= Carmen Papalia =

Canadian artist

Carmen Papalia (born 1981) is a blind artist from Vancouver, British Columbia. His practice focuses on "creative wayfinding", the use of alternative modes of navigation without visual cues. Papalia is known for his performances. This includes a performance in Santa Ana, California where Papalia was guided only by a marching band playing predetermined audio cues for physical obstacles and navigation. Papalia also conducts non-visual walking tours for sighted people. In 2015, Papalia proposed an anti-policy approach to accessibility "rethinking of the terms on which all of us care for and coexist with one another" in his Open Access conceptual framework.

Papalia filed a complaint against his landlord through the BC Human Rights Tribunal.
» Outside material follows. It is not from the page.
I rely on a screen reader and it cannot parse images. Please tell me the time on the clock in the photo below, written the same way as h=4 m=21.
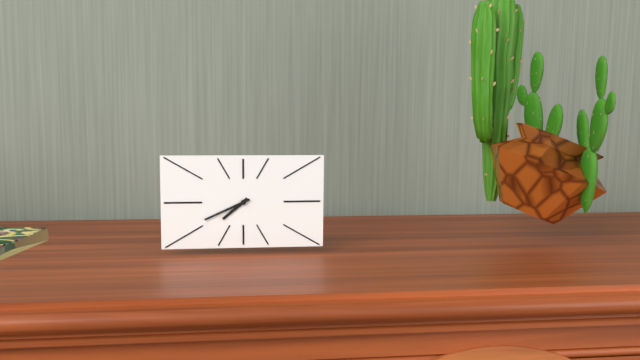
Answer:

His complaint involved his right to use cannabis for pain relief in a non-smoking household. The landlords objected due to their own disability, asthma. In December 2023 the BCHRT found the landlords did not discriminate. The panel found that this was a "disability on disability" matter and the landlords did not have to risk their own health to accommodate Papalia.

==Education==
Papalia holds a Bachelor of Fine Arts from Simon Fraser University in Vancouver and a Master of Fine Arts from Portland State University.

==Career==
Papalia has exhibited at the Whitney Museum, Craft Contemporary, the Grand Central Art Center, the Cantor Fitzgerald Gallery at Haverford College, the Portland Art Museum, the Columbus Museum of Art, the Vancouver Art Gallery and the Museum of Modern Art in New York.

He has been artist in residence at the Victoria and Albert Museum in London, and the Model Contemporary Arts Centre in Ireland.